Results of some parapsychological studies, such as the remote viewing studies, suggest that clairvoyance does exist (though that interpretation is disputed strongly by critics), and that it does not in general require another person to send the information being received, i.e. it can to some extent be distinguished from telepathy. However there are as yet no satisfactory experiments designed that cleanly separate the various manifestations of ESP. Some parapsychologists have proposed that our different functional labels (clairvoyance, telepathy, precognition) all refer to one basic underlying mechanism, although there is not yet any satisfactory theory for what that mechanism would be.
Clairvoyance as a term has its origins from the French word claire, which means "clear", and voyance, "seeing". It literally means 'clear seeing' in French.
The word Clairaudience means 'Clear Hearing'. The psychic ability to hear voices and other auditory phenomena not present to ordinary hearing. Such voices may be subconsciously generated and externalised in auditory perception, or they may be objective but pitched on such an auditory scale or vibration as to be inaudible to most people.
Clairaudients have been known throughout the ages since biblical times. The enigmatic Joan of Arc began her mission in response to voices heard by her alone; while the voices that Williarn Cowper, the eighteenth century poet, heard in his later years, affected his life and influenced his poetry. Clairaudience can be either spontaneous or experimentally induced, and in parapsychology the ability is regarded as part of extrasensory perception. Books have been produced that are apparently received and dictated entirely by clairaudience.
The word, Clairaudience is French and is used to denote the faculty of supranormal hearing, that is, the perception of sounds, voices and music not audible to normal hearing. The phenomenon occurs in mystical and trance-like experiences - shamans, prophets, priests, saints and mystics throughout history have been guided by clairaudient voices, usually interpreted as the voice of God, angels,spirit guides or some other spiritual or divine essence. The ancient Greeks believed that Daimons (Demons), intermediate beings between human beings and the gods, whispered advice in the ears of men.

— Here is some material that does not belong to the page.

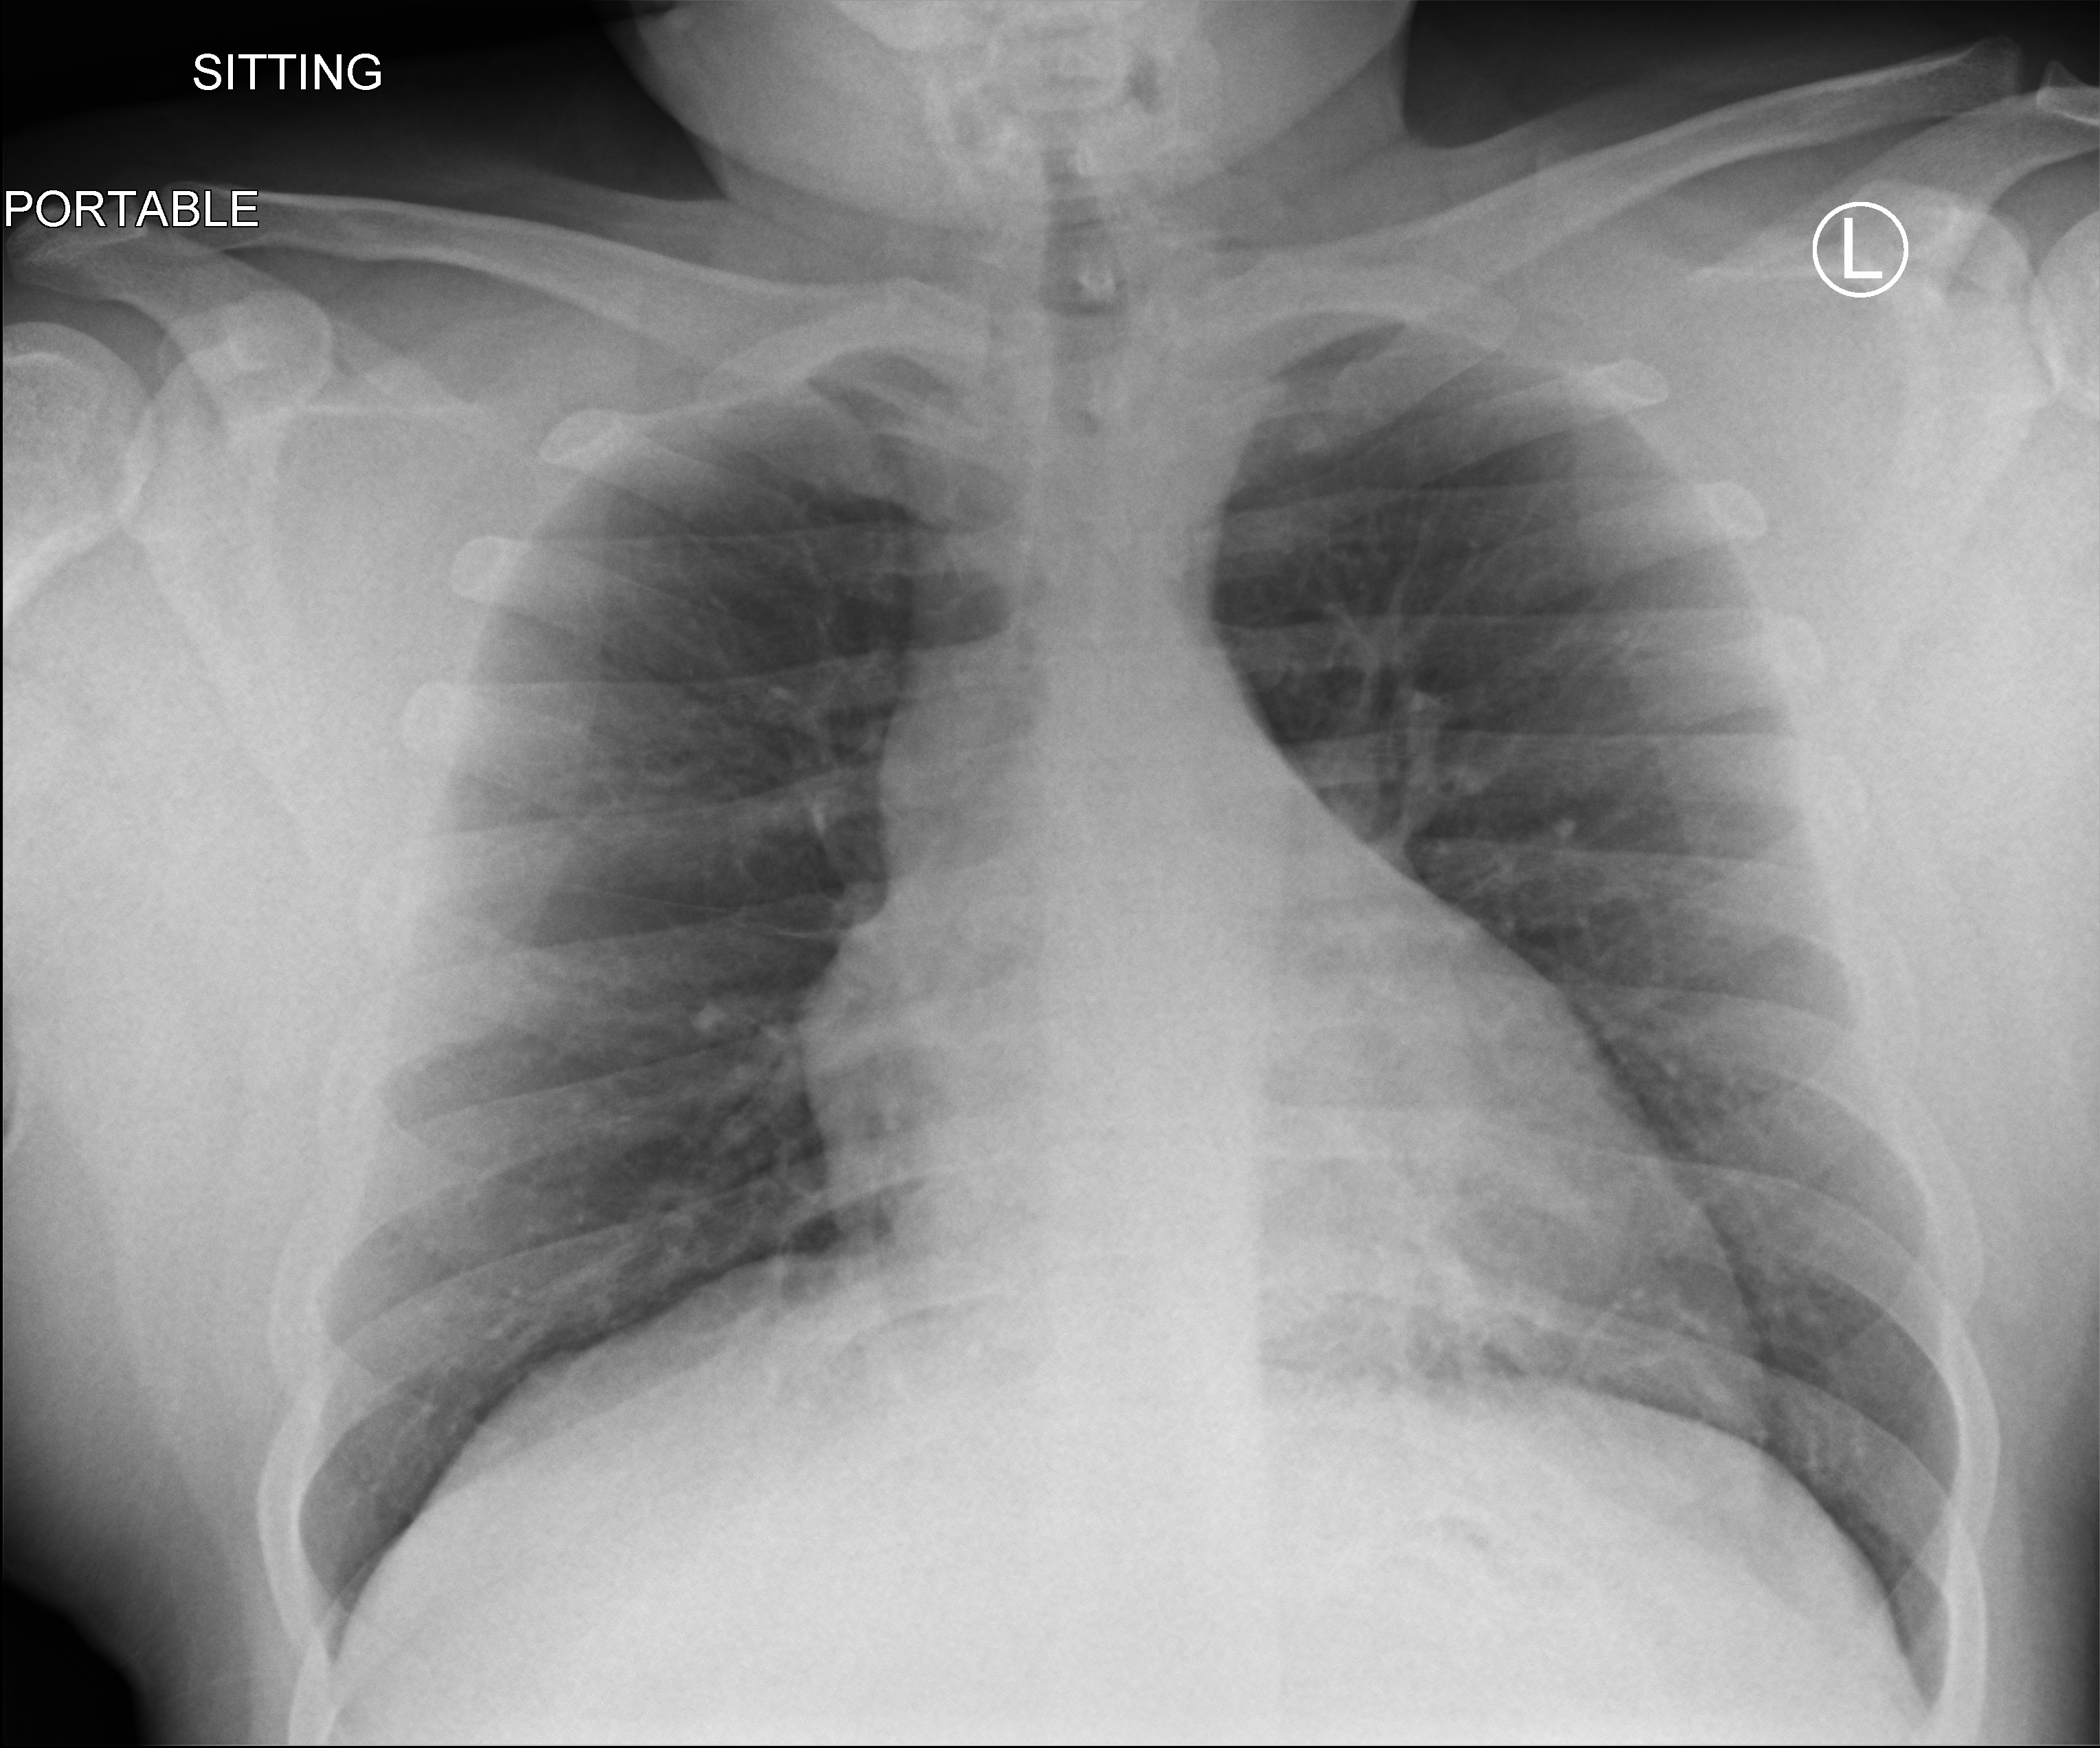
Chest X-ray (portable), anteroposterior (AP) projection. Patient hospitalised with COVID-19; female, aged 18–59 years.
From the hospital-stay record, not from the radiograph (when in the stay this image was taken is not recorded):
- admitted to intensive care during this hospital stay: no
- mechanically ventilated during this hospital stay: no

The Bible contains many episodes where God sends messengers to prophets and kings, and throughout history certain famous men and women, are recorded as seeing visions and hearing voices of angels. Messages from the dead, perceived using the faculty of clairaudience, were a prominent feature of spiritualist seances.

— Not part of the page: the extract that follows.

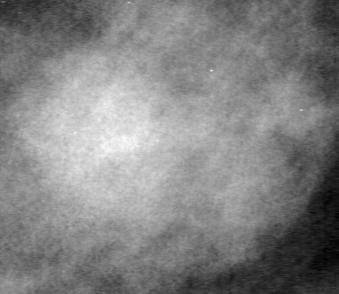
Cropped region of a digitized screen-film mammogram centred on a radiologist-marked abnormality; left breast; CC view.
- Mass, shape round, margins ill defined; BI-RADS assessment category 4; subtlety rating 3 on a 1 (subtle) to 5 (obvious) scale; pathology result (as recorded, not read from the image): malignant.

Now where does that information lead us too? A lot of confusion perhaps? It is obviously known that the human mind is an amazing thing. Is it possible that what we consider to be a mental disorder is really psychic ability, or is psychic ability a mental disorder? This is a difficult decision, and one that we may not know the answer to for years to come. So for right now we do know that mental disorders to exist. We also know that people belive in psychic ability. So which is it? Perhaps they are the same thing, but certain people handle it differntly causing some to be more unsettled by their gift/illness more than others, causing it to be perceived as a mental disorder? Could that be the difference wether one accepts it as a gift or not? Perhaps we can only understand it fully, if we ourselves experience it.